In Chicago, on July 12, 1979, WLUP disc jockey Steve Dahl organized the Disco Demolition Night at Comiskey Park during a double-header between the White Sox and the Detroit Tigers. Spectators were invited to bring along unwanted disco records, which were piled into the middle of the field during the break between the two games and blown up with dynamite. Chanting “disco sucks,” fans flooded onto the field and began to riot. These collective outbursts of anti-disco sentiment were not as spontaneous or “grassroots” as the press would later make them out to be.

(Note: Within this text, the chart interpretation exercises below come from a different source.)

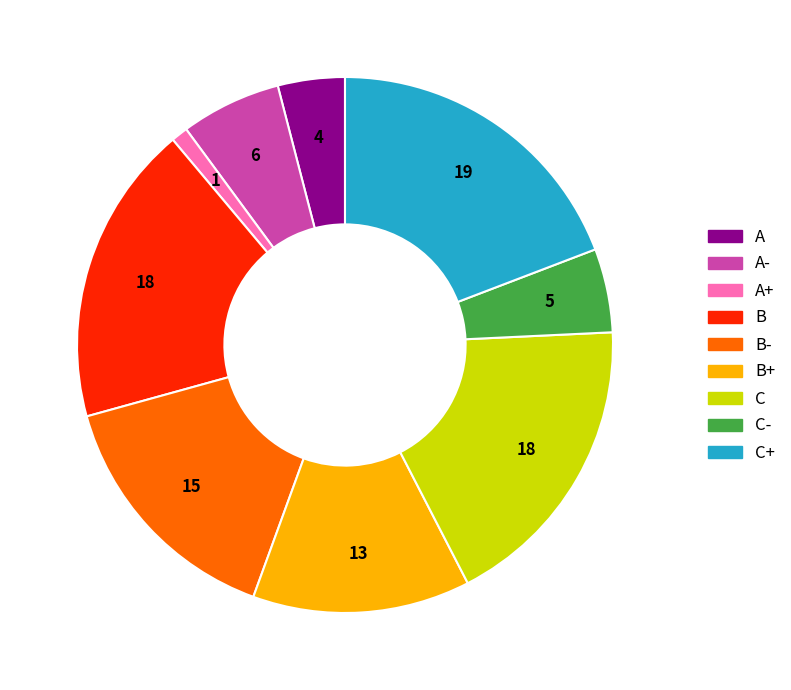

Is there a majority slice in this chart?

No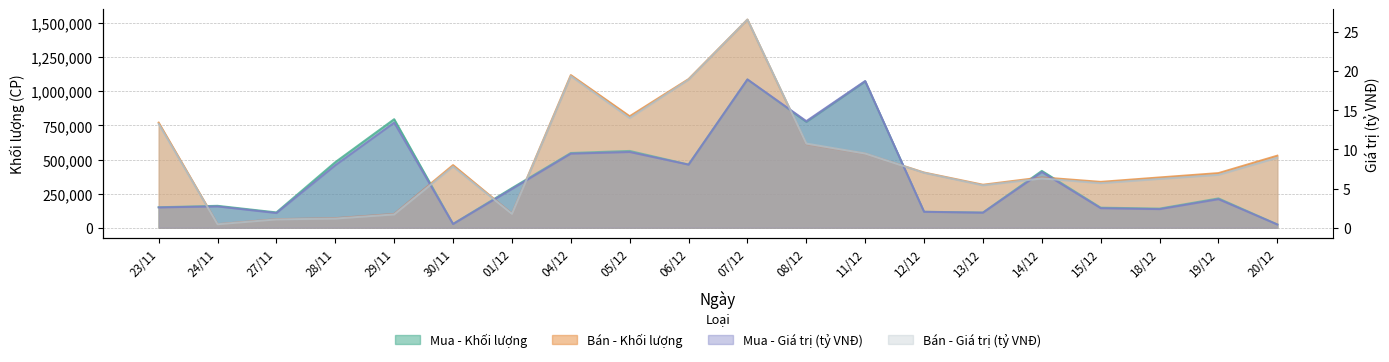

True or false: Bán - Khối lượng has a value of 400600.0 at 19/12.

True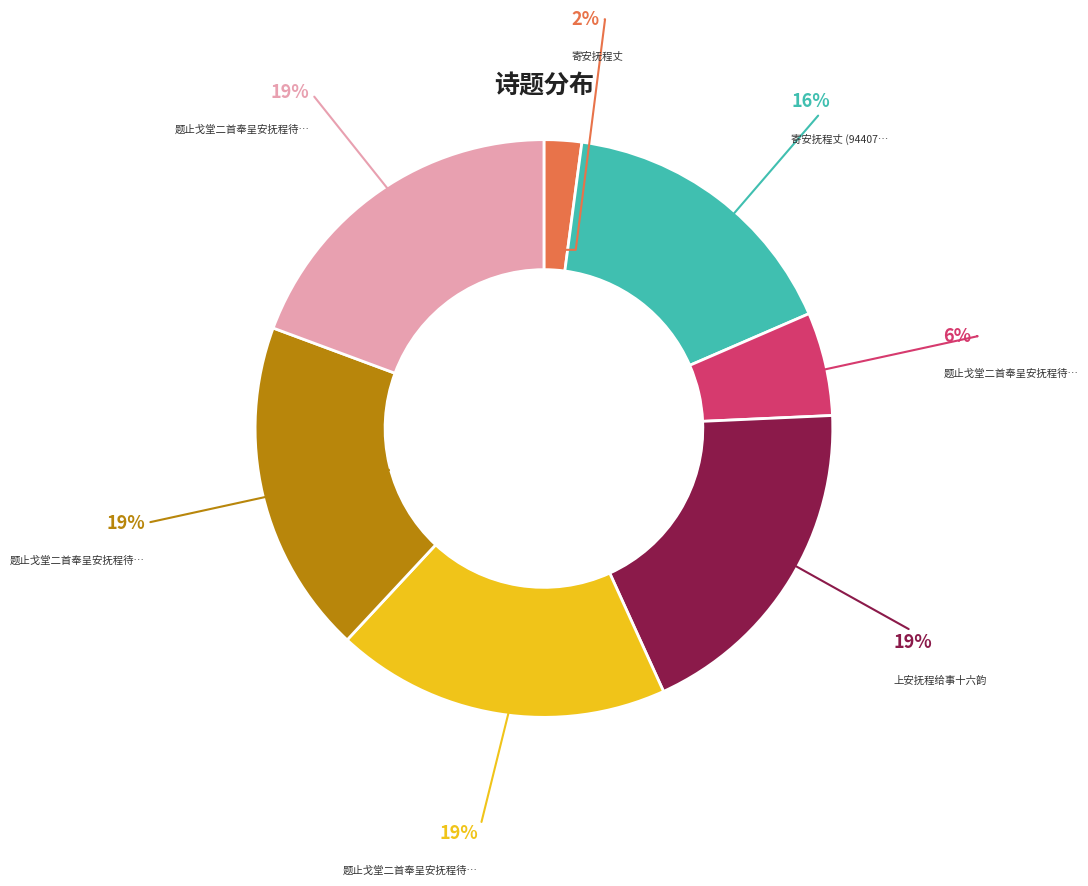

Is there a majority slice in this chart?

No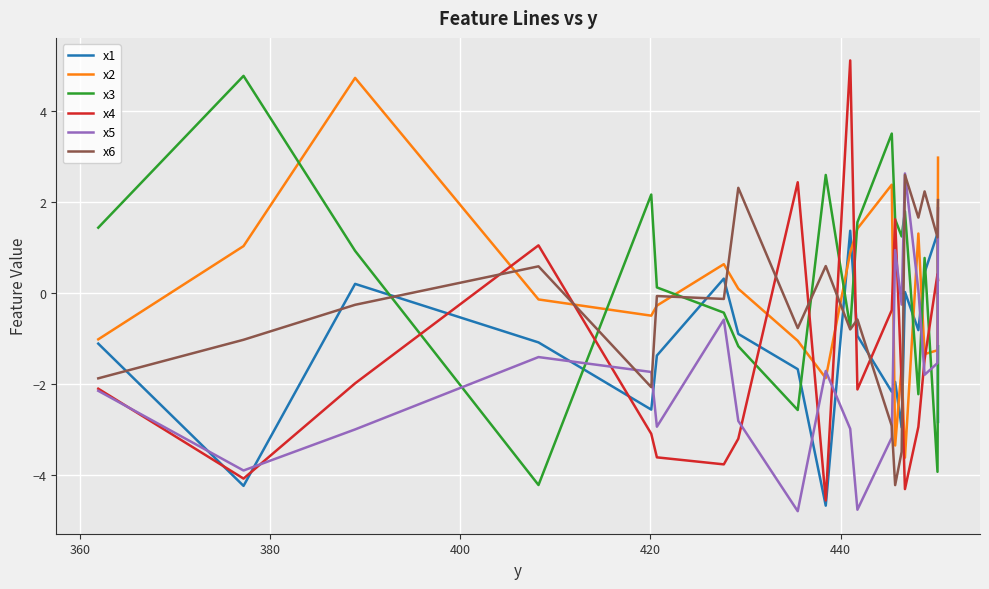

What is the minimum value for x5?

-4.8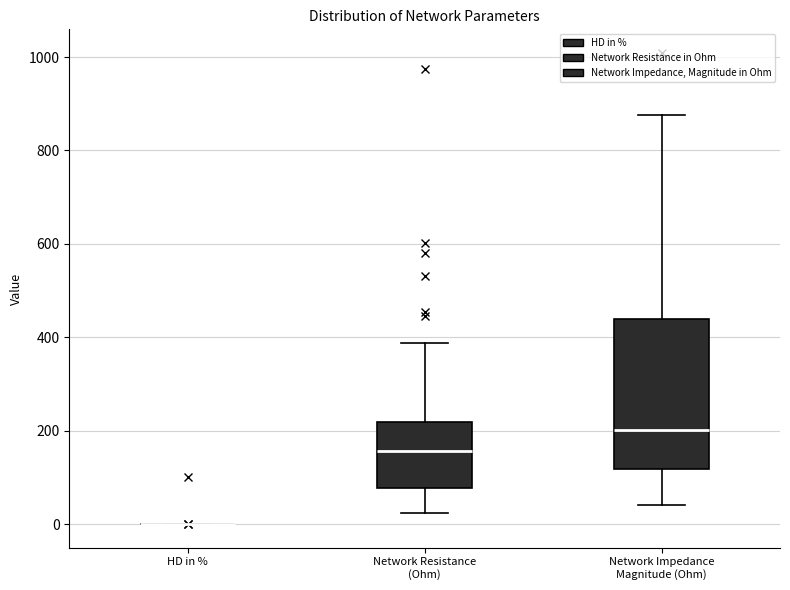

Which box is the tallest, from its lower edge to its upper edge?

Network Impedance Magnitude (Ohm)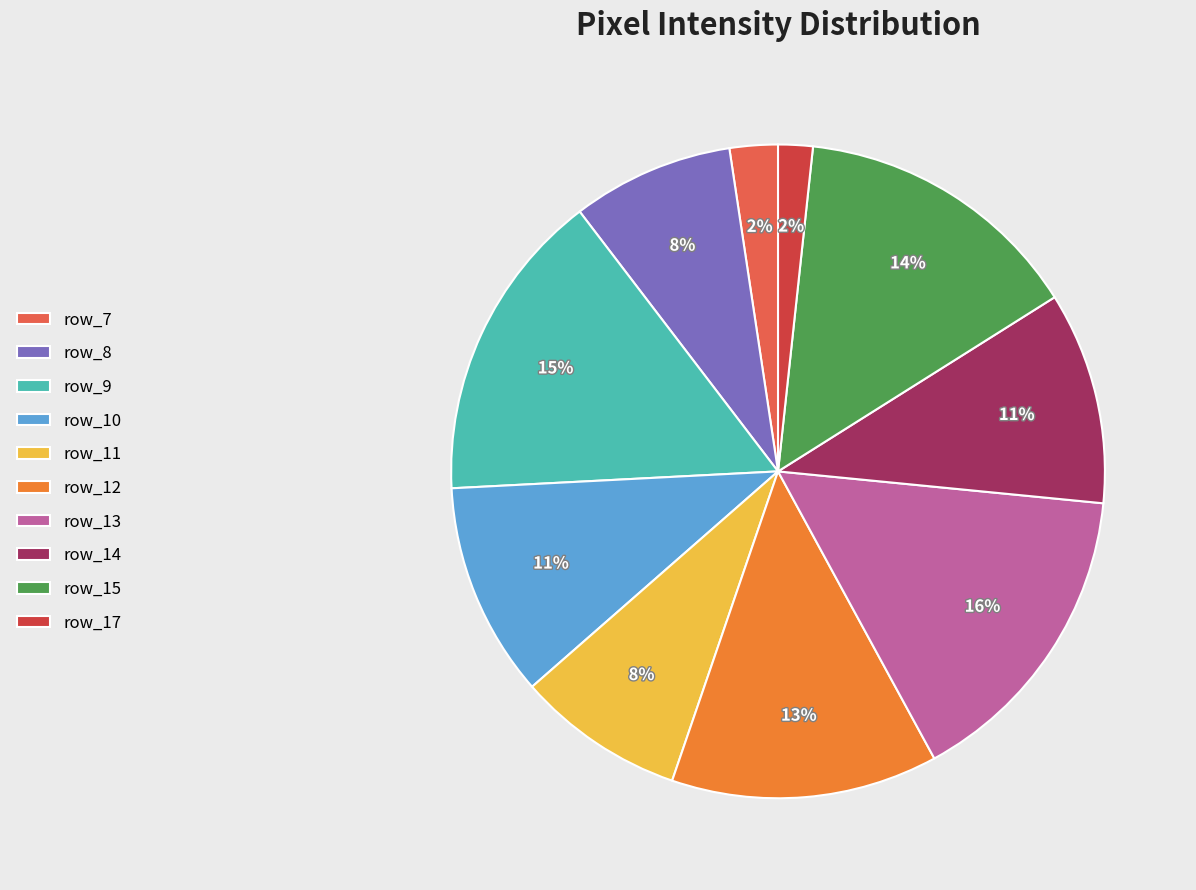

What percentage is the row_7 slice, to the nearest percent?

2%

In fact, as Alice Echols relates in her history of disco, Hot Stuff: Disco And The Remaking Of American Culture, this backlash was to a large extent organized by a handful of disgruntled radio professionals (Dahl, but also Lee Abrams and Kent Burkhart) who orchestrated a shift in rhetoric and programming across several radio stations, in order to profit from the ensuing anti-disco backlash.

But disco’s downfall didn’t happen overnight. Sales had been falling for some time beforehand, and they would continue to taper off into the ’80s. Outside of the US, disco stuck around and dovetailed with ’80s dance-pop, new wave and industrial music. Nonetheless, some of the changes were shockingly abrupt. Most of the major record labels closed down their entire disco divisions, laying off their employees and canceling artists’ contracts with almost no notice. The disco collapse hit nightclubs especially hard, and the few clubs that managed to stay open went on to form the “underground” of the post-disco era.

In New York, Paradise Garage was the most well-known of these surviving clubs, which catered to an audience that was primarily queer, black and/or Latin-Caribbean. Larry Levan, the club’s resident DJ, maintained a loyal following of dancers by developing a distinctive sound that would later be dubbed “garage.” Depending on who (and how) you ask, garage was either a precursor, a parallel or a sub-style of house music. Generally slower in tempo than Chicago house, it featured a mix of disco, R&B, soul and funk with a focus on gospel-inflected vocals. Clubs like Paradise Garage, The Saint and Zanzibar kept the post-disco tradition alive in New York and New Jersey throughout the ’80s, while newer clubs like Sound Factory and Twilo brought club culture into the ’90s.